## YOUR GOAL
Tell me how many lines in the entries below contain the word "interface"; reply with the number and nothing else.

## LISTED RECORDS

_ _ _ _

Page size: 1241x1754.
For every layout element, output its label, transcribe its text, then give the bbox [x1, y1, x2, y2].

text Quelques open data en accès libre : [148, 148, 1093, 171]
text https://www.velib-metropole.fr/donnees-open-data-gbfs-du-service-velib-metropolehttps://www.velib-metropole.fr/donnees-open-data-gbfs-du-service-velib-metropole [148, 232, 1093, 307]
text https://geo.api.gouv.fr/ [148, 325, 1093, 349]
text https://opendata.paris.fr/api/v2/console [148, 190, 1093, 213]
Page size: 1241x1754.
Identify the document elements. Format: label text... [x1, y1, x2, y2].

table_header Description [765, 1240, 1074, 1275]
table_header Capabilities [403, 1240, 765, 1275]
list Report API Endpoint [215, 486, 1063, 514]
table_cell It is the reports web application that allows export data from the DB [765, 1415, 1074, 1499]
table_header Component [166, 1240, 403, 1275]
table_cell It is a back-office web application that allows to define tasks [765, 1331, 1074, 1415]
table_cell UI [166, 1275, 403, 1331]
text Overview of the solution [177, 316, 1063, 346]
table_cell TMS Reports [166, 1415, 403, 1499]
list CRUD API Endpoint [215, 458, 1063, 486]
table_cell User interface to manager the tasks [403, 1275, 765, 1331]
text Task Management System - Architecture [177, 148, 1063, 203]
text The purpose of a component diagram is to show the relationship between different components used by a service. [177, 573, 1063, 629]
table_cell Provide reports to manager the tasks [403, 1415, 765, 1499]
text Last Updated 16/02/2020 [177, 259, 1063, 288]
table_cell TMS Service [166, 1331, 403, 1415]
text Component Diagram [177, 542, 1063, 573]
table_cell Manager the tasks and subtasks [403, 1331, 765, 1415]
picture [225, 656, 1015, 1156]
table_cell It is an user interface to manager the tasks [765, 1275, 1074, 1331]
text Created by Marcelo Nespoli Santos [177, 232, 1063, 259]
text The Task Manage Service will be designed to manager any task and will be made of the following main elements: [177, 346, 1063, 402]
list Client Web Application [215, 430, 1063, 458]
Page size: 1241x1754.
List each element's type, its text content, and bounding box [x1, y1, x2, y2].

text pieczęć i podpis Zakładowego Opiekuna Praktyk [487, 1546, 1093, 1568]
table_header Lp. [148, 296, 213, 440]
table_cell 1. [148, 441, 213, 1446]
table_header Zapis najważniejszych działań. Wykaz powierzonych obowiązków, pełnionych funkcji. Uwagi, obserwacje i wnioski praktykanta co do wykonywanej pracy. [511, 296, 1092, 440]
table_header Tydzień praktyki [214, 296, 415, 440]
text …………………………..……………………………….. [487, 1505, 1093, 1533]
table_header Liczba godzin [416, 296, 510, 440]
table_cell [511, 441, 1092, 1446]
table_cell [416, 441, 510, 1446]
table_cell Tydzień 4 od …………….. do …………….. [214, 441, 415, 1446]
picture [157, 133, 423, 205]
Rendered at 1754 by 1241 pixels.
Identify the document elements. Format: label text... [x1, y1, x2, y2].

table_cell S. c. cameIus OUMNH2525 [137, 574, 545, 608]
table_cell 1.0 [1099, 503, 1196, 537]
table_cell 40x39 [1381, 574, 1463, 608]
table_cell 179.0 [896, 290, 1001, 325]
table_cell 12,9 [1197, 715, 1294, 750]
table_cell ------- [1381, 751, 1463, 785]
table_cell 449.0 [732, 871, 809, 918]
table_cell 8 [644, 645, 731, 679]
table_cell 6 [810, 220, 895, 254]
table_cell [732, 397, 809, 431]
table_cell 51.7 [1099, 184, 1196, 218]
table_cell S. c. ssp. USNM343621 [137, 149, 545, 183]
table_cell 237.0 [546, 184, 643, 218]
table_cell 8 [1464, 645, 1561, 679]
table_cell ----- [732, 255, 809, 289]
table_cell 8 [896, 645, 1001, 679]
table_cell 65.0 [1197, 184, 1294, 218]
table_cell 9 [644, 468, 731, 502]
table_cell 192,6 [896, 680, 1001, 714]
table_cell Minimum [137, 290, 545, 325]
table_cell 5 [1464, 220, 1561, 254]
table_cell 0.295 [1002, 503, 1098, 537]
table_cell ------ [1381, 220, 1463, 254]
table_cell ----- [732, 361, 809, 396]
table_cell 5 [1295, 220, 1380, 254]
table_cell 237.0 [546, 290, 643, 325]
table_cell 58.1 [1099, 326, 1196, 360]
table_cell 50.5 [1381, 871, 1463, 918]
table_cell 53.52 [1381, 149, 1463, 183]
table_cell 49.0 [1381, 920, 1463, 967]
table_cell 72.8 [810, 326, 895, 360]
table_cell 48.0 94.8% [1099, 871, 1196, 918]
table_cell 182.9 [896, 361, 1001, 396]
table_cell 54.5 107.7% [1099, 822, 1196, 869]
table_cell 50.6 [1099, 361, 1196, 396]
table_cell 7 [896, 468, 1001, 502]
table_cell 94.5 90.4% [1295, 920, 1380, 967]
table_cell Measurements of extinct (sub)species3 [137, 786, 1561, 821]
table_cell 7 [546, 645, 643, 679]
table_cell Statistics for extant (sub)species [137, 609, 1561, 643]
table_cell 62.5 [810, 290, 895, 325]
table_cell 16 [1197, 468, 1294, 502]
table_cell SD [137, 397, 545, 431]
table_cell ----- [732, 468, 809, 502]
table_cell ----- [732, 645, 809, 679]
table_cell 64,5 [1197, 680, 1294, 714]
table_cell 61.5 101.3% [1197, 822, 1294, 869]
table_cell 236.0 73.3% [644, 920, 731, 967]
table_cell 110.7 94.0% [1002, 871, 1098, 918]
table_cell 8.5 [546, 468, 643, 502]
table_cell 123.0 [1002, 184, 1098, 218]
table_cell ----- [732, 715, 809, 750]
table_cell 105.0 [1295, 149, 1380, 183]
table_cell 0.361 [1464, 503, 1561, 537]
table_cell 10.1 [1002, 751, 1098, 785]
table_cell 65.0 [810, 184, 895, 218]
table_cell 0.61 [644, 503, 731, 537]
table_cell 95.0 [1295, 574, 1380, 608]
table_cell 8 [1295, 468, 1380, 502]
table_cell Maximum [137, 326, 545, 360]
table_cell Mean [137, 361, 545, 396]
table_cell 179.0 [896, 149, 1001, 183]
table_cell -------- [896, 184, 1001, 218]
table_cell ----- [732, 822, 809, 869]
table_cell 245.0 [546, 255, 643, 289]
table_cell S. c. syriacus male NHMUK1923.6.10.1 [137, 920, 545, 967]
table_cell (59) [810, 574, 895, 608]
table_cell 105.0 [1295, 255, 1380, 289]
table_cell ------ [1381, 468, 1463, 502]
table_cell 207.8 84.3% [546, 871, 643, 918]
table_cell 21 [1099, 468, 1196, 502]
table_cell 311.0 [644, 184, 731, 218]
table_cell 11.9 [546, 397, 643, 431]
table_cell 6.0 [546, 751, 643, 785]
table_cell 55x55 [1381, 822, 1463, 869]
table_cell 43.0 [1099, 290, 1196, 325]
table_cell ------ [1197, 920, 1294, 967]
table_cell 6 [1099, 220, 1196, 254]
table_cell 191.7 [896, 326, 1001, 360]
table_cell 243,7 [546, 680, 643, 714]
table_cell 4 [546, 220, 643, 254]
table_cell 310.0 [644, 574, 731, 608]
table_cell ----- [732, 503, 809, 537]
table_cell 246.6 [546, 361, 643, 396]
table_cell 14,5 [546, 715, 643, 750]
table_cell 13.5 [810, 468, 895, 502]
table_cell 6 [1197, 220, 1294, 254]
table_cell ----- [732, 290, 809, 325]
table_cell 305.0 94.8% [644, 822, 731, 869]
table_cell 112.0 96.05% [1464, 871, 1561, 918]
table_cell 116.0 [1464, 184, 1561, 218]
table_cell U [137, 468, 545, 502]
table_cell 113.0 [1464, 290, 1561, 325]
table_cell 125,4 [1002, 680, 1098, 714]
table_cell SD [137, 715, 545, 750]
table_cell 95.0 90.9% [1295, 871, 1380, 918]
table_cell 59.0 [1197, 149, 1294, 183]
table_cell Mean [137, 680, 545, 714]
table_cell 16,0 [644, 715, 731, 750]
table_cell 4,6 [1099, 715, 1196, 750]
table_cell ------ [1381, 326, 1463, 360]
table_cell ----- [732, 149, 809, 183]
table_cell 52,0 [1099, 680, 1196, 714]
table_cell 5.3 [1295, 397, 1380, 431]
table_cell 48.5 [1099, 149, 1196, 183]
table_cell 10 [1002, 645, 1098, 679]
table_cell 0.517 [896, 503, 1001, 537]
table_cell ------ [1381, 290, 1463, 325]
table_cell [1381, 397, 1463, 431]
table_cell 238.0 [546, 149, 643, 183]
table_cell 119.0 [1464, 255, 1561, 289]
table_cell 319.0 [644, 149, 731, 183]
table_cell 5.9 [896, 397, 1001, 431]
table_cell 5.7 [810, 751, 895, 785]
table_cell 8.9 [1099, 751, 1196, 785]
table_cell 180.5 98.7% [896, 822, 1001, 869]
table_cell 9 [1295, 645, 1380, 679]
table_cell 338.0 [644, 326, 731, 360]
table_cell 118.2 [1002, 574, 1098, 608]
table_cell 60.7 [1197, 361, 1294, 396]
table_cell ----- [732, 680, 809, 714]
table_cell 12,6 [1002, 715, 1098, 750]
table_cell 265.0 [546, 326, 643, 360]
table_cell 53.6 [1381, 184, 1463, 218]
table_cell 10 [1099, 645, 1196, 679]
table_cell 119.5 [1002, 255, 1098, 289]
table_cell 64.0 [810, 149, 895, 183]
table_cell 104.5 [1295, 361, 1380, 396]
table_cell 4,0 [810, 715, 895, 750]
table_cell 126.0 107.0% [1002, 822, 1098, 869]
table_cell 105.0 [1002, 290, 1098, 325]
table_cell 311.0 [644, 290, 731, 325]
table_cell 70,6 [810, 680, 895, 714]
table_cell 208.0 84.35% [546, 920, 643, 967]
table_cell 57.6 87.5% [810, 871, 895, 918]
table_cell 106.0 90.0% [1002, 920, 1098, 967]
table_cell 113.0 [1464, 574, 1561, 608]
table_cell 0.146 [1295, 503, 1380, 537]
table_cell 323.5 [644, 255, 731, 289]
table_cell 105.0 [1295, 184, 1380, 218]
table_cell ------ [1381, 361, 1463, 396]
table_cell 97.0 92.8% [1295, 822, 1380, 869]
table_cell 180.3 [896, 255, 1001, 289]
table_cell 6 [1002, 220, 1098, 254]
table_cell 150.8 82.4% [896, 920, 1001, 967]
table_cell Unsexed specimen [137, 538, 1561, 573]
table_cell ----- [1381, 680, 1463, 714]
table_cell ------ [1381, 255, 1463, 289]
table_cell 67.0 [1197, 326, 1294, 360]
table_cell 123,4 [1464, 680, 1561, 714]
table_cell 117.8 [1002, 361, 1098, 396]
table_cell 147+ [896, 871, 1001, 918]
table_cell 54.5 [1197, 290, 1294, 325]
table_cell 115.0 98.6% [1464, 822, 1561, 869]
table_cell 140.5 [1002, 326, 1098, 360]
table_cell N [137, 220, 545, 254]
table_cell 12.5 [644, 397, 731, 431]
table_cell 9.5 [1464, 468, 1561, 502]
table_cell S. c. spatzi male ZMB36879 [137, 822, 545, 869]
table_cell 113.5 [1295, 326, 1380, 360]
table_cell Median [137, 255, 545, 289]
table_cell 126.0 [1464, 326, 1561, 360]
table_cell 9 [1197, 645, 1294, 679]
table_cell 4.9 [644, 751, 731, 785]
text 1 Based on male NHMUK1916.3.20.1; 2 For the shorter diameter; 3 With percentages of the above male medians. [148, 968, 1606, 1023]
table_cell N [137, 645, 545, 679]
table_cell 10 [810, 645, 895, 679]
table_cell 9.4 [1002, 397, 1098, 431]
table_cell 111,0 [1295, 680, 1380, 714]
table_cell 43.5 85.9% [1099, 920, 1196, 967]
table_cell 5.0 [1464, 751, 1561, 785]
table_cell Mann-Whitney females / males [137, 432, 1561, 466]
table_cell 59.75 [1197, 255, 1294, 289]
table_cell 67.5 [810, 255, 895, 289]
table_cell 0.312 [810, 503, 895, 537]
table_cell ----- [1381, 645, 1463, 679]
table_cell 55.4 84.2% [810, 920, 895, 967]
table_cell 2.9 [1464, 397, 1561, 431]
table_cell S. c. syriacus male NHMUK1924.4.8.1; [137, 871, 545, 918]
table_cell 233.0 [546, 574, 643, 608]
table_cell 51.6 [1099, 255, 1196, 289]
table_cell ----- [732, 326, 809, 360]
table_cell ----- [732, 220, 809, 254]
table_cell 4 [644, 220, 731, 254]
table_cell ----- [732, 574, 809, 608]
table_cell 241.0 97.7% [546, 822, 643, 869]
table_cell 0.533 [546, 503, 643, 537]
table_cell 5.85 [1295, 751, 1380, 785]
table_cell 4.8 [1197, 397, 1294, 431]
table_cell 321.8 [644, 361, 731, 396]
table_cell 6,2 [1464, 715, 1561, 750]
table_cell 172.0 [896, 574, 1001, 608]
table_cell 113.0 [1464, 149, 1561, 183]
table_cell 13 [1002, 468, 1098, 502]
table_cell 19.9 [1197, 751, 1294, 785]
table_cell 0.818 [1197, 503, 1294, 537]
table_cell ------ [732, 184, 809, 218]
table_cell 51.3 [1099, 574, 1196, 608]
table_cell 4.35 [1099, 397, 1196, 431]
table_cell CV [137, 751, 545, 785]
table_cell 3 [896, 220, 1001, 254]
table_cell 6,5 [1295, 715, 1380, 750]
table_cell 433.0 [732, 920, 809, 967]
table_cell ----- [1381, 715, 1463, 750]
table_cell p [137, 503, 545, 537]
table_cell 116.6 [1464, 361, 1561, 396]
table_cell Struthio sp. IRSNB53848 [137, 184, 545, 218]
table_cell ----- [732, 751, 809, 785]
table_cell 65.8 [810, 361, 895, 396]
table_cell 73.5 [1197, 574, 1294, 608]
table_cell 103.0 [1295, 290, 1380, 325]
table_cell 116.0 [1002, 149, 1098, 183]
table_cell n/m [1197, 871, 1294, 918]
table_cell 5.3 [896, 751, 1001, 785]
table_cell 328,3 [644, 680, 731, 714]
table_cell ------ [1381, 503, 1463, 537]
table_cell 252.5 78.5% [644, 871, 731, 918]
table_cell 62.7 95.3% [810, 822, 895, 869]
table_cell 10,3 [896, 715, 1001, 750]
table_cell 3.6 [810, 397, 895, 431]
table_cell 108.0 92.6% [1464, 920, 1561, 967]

_ _ _ _

## SOLUTION BELOW
2